╭──

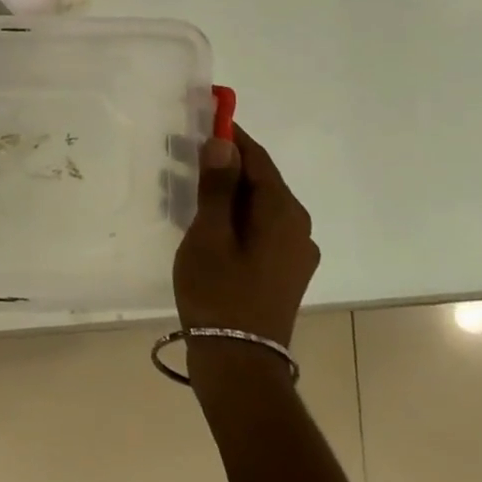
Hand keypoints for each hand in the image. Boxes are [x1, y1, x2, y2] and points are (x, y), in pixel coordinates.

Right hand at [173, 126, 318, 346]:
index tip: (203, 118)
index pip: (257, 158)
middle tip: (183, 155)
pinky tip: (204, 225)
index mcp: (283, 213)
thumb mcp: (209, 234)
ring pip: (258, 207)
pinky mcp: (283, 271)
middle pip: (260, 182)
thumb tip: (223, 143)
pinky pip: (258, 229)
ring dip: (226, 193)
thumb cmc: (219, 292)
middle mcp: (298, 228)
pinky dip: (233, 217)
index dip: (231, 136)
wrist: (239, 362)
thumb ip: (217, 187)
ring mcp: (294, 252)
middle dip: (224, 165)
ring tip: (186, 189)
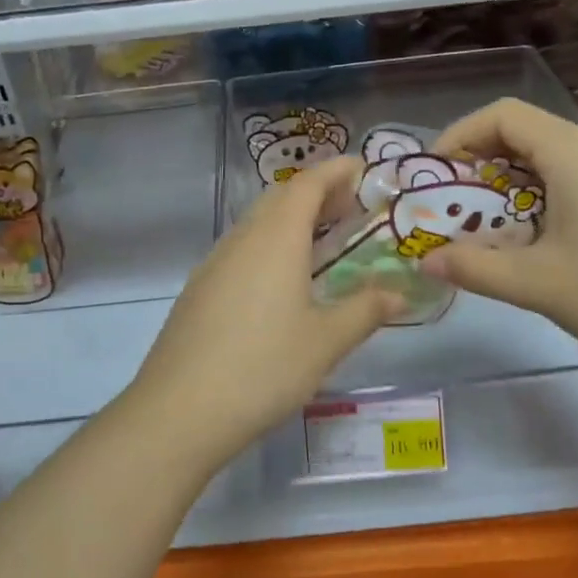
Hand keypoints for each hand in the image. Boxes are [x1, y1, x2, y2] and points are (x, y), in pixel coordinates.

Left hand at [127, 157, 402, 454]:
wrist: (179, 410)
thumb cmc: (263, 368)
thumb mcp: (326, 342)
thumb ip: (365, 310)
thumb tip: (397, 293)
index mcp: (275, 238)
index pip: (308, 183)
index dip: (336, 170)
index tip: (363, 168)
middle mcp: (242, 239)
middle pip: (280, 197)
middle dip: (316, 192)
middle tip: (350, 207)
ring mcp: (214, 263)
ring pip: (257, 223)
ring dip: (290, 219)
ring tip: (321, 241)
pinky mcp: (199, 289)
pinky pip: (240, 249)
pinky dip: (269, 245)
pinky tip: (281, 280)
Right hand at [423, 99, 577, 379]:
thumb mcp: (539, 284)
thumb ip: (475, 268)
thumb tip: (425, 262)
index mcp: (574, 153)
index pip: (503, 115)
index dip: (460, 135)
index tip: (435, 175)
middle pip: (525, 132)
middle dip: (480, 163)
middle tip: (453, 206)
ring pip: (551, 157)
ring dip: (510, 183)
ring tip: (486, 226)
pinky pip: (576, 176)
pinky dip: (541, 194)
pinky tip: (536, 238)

╰──
╭──

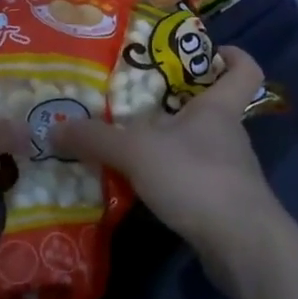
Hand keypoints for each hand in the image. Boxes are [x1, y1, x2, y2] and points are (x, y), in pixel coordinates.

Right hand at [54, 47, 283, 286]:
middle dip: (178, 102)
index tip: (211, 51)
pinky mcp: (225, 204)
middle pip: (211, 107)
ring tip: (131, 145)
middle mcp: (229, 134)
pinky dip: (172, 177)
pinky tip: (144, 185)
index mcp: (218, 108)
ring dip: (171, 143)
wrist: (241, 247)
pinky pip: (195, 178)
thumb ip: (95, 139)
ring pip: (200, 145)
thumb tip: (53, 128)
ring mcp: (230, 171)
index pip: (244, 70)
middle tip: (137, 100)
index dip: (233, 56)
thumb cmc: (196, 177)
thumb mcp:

╰──

Give back exactly the lines of the listing above that run from the line with "index mcp: (275, 238)" to the line with "pinky tip: (536, 238)", inclusive.

index mcp: (275, 238)
index pip: (308, 183)
index dip: (336, 170)
index tip: (363, 168)
middle mcp: (242, 239)
middle pip: (280, 197)
middle dip: (316, 192)
middle tip: (350, 207)
ring mcp: (214, 263)
ring pip: (257, 223)
ring dip: (290, 219)
ring tip: (321, 241)
pinky mcp: (199, 289)
pinky pip: (240, 249)
pinky dip: (269, 245)
pinky tip: (281, 280)
Right hand at [423, 99, 577, 379]:
thumb mcp: (539, 284)
thumb ip: (475, 268)
thumb tip: (425, 262)
index mcp: (574, 153)
index pip: (503, 115)
index dip: (460, 135)
index tip: (435, 175)
middle pip: (525, 132)
middle dip: (480, 163)
middle tip: (453, 206)
ring pip: (551, 157)
ring dip: (510, 183)
ring tip: (486, 226)
pinky pip: (576, 176)
pinky dip: (541, 194)
pinky tip: (536, 238)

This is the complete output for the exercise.